- The Washington Times - Tuesday, August 2, 2016

Supporters of Sen. Bernard Sanders at last week’s convention still aren’t sold on Democratic presidential nominee Hillary Clinton, according to a survey of Sanders delegates released Tuesday that found few of them were won over by the four days of speeches urging unity.

Only 21 percent of Sanders delegates who responded to the survey said they were “more enthusiastic” about Mrs. Clinton and running mate Sen. Tim Kaine after the speeches.
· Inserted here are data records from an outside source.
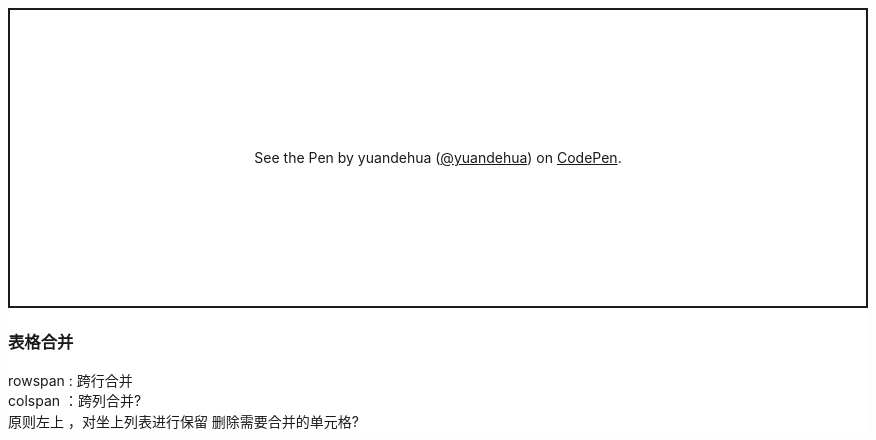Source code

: <p class="codepen" data-height="300" data-default-tab="html,result" data-slug-hash="eYWaeoq" data-editable="true" data-user="yuandehua" style="height: 300px; box-sizing: border-box; display: flex; align-items: center; justify-content: center; border: 2px solid; margin: 1em 0; padding: 1em;">
  <span>See the Pen <a href="https://codepen.io/yuandehua/pen/eYWaeoq">
  </a> by yuandehua (<a href="https://codepen.io/yuandehua">@yuandehua</a>)
  on <a href="https://codepen.io">CodePen</a>.</span>
</p>
<script async src="https://cpwebassets.codepen.io/assets/embed/ei.js"></script>

### 表格合并
rowspan : 跨行合并    
colspan ：跨列合并?    
原则左上 ，对坐上列表进行保留 删除需要合并的单元格?
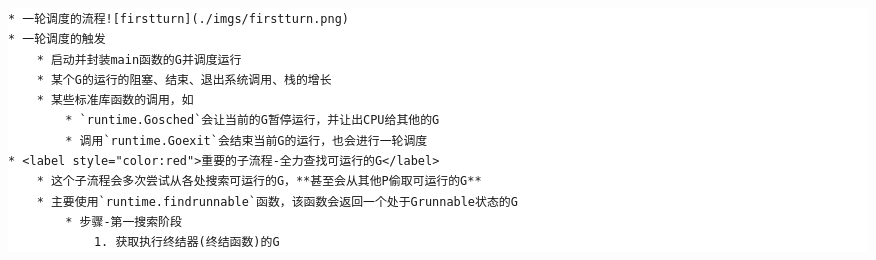     * 一轮调度的流程![firstturn](./imgs/firstturn.png)
    * 一轮调度的触发
        * 启动并封装main函数的G并调度运行
        * 某个G的运行的阻塞、结束、退出系统调用、栈的增长
        * 某些标准库函数的调用，如
            * `runtime.Gosched`会让当前的G暂停运行，并让出CPU给其他的G
            * 调用`runtime.Goexit`会结束当前G的运行，也会进行一轮调度
    * <label style="color:red">重要的子流程-全力查找可运行的G</label>
        * 这个子流程会多次尝试从各处搜索可运行的G，**甚至会从其他P偷取可运行的G**
        * 主要使用`runtime.findrunnable`函数，该函数会返回一个处于Grunnable状态的G
            * 步骤-第一搜索阶段
                1. 获取执行终结器(终结函数)的G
A stunning 45 percent, meanwhile, said they emerged “less enthusiastic.”

The survey was conducted by the Bernie Delegates Network, an independent group of Sanders backers, and 462 of them responded to an email asking for participation.

While Democratic leaders — including Mr. Sanders himself — urged unity from the stage, his backers were not to be swayed.

They staged a sit-in in the press area, tried to recruit an alternate vice presidential candidate to Mr. Kaine, and created a constant din of protest during Mrs. Clinton’s own acceptance speech last Thursday. A number held signs during her speech signaling they would instead vote for Green Party candidate Jill Stein.

Norman Solomon, one of the organizers of the Bernie Network, in a letter published Monday in the Hill newspaper, said Mrs. Clinton was squandering a chance to unify her party by thinking she’d done enough to win over Sanders folks.


SEE ALSO: Retiring GOP congressman: ‘I will vote for Mrs. Clinton’


“Complacency about getting the votes of people who went for Bernie in the primaries is dangerous, wishful thinking,” Mr. Solomon wrote. “You’re in danger of a steep falloff of turnout from Bernie’s primary voters. And crucially, in swing states, turnout will make all the difference. If an appreciable number of those Bernie voters opt to stay home or vote for a third-party candidate in the fall, here comes President Trump.”

Mrs. Clinton’s selection of Mr. Kaine was a particularly hard pill for Sanders backers to swallow. They said Mr. Kaine’s relatively pro-business record, and past statements on social issues, made them question whether he is committed to their causes — and they said in picking Mr. Kaine, Mrs. Clinton brought many of those same questions upon herself.

The Sanders backers say moderate voters don’t really exist anymore, and Mrs. Clinton would do better politically to try to keep up energy on her left political flank, which the Sanders supporters occupy.

“Whatever the reasons for your current approach, the consequences could be catastrophic. Beyond the fleeting praise for Bernie, your message to his delegates in Philadelphia wasn’t hard to discern: my corporate centrist way or the highway,” Mr. Solomon wrote. “If large numbers of Bernie supporters hit the road, you won’t have anyone to blame but yourself.”

Still, it’s unclear how widespread that discontent is.

Polling since the convention shows Mrs. Clinton has continued to unify her party, even as GOP opponent Donald Trump struggles to maintain discipline within his ranks.

And an NBC News survey released Tuesday found only 11 percent of Democrats said the convention made them less favorably inclined toward their own party.

A CNN/ORC survey released Monday found a striking number of Democrats — some 42 percent — still wish their party had nominated Mr. Sanders over Mrs. Clinton.

But the poll still found just 14 percent of Democrats believe they will be divided by the time of the election. By contrast, 31 percent of Republicans in the poll said the GOP will still be divided in November.